Thursday, Sept 21: Happiness, Slow and Fast

HAPPINESS AND GOING SLOW AND GOING FAST
There seems to be a common misperception of happiness, that it is only the big stuff: dancing your brains out to loud music, maybe in a drunken state of abandon (or sex in the same thrashing froth), or driving your four wheel drive vehicle through swash and dale, destroying habitat right and left, again, with a loud rock soundtrack giving false proof to how alive you are. This is the happiness as blowout school.

Let’s look at children. Sometimes they are surely enthusiastic about life, running, jumping, splashing, shouting, laughing with abandon and glee. But the equivalent of the loud music frolicking or the driving and ruining big patches of the earth would be hard to find. A severely constrained child, if let loose finally, might bash the pans or throw rocks through a window or at least push some boulders down a hill, but the truly happy child does not seem to require the blow-off vibes of adult so called “happiness.”

They can be calmly happy, playing in a stream, setting sticks to race away, happily rolling down a hill, happily watching clouds float by in the ski. Notice how little of this is available to children these days, as they are either indoors on some computer game or being chauffeured to and then participating in some organized sport.

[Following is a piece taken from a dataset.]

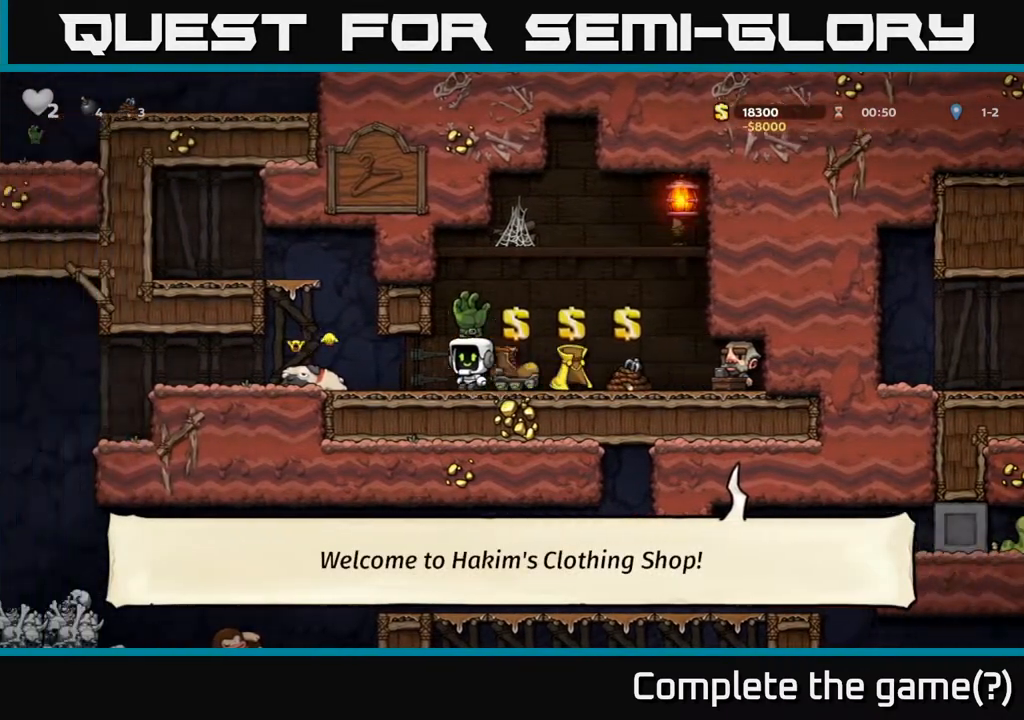
{"buttons": ["DPAD_LEFT"], "left_stick": "center", "right_stick": "center", "events": [[283, "DPAD_DOWN", "down"], [317, "DPAD_LEFT", "up"], [367, "X", "down"], [433, "DPAD_LEFT", "down"], [450, "DPAD_DOWN", "up"], [467, "X", "up"]]}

Here we have another great fake form of happiness: competition. Winning lets one half of the players be “happy,” and the others? Good sportsmanship? Maybe. Probably not. Probably they are learning to feel bad when they lose and are getting all firmed up to “try harder” next time.

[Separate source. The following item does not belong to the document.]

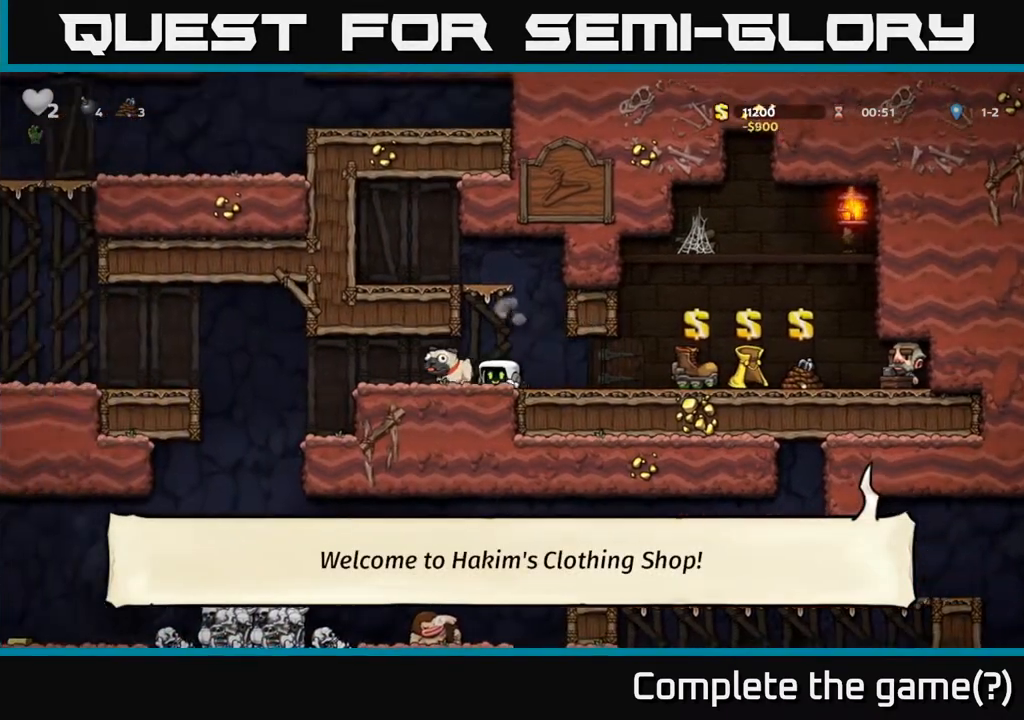
{"buttons": ["DPAD_DOWN", "DPAD_LEFT"], "left_stick": "center", "right_stick": "center", "events": [[67, "DPAD_DOWN", "down"], [67, "DPAD_LEFT", "up"], [217, "X", "down"], [283, "DPAD_LEFT", "down"], [300, "DPAD_DOWN", "up"], [300, "X", "up"], [483, "DPAD_DOWN", "down"]]}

The scrimmages, though, without the score being a big deal, sometimes they are fun, and sometimes it’s just good exercise, keeping them out of trouble and finally outdoors and a sort of advanced form of baby sitting: their organized sport giving Mom or Dad a little time off before the return chauffeuring trip is required.

The point is not supposed to be about how organized sports are depriving children of a chance to organize on their own, come up with rules and keep the rules and dealing with that whole thing on their own, and depriving them of creek time and lazy time and hill and dale time. The point is that real child happiness is not the thrash around sort that adults seem to mistake for a “really good time.”

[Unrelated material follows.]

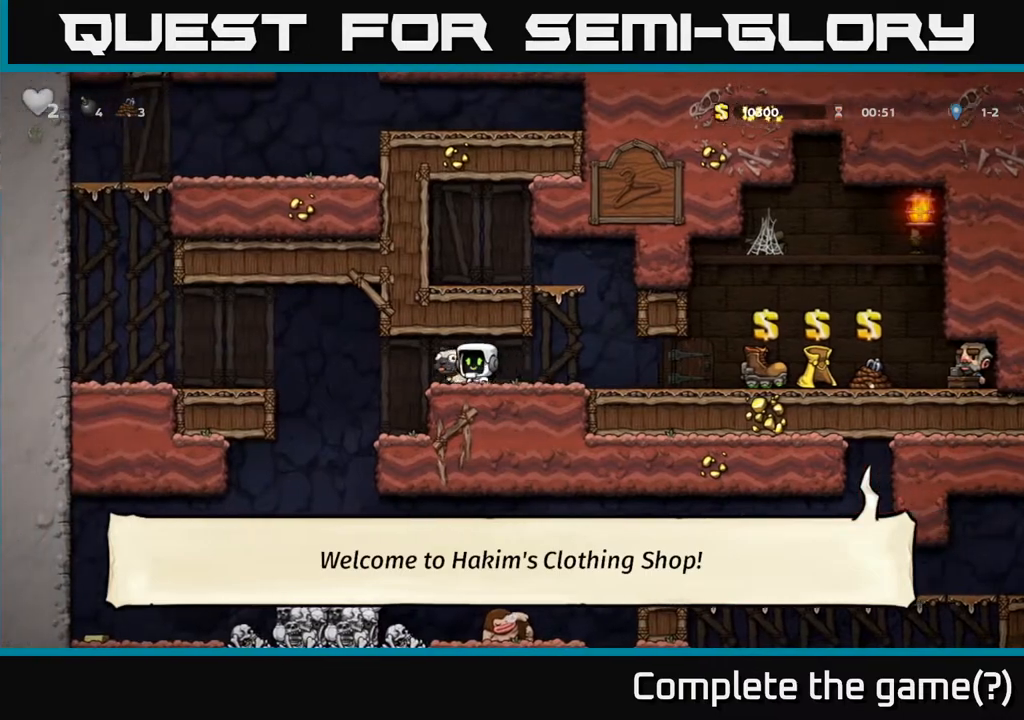
{"buttons": ["DPAD_LEFT"], "left_stick": "center", "right_stick": "center", "events": [[33, "DPAD_LEFT", "up"], [67, "X", "down"], [167, "X", "up"], [200, "DPAD_DOWN", "up"], [200, "DPAD_LEFT", "down"]]}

Of course, if all you do in your life is walk to the car and walk from the parking lot to the next office or store, then a thrashing around dance scene could be good exercise. And cathartic.

And, to my mind, catharsis is not happiness. Happiness is either SLOW: watching the leaves blow in the wind, taking a walk hand in hand, singing a song you enjoy singing,

or EXUBERANT, sailing in a brisk breeze or skiing a challenging slope, or even dancing with fullness and pleasure, just not all the I can thrash more than you stuff that you see so many boomers get into when the rock n’ roll goes on.

And the happiness of learning, and discovery. This is key to a good and great childhood, and essential to a rich and vital adulthood, which is why this essay is in the Feldenkrais Blog.

We can all have some fun, coming to the present, being happy already and then contemplating the various other forms of happiness in our lives.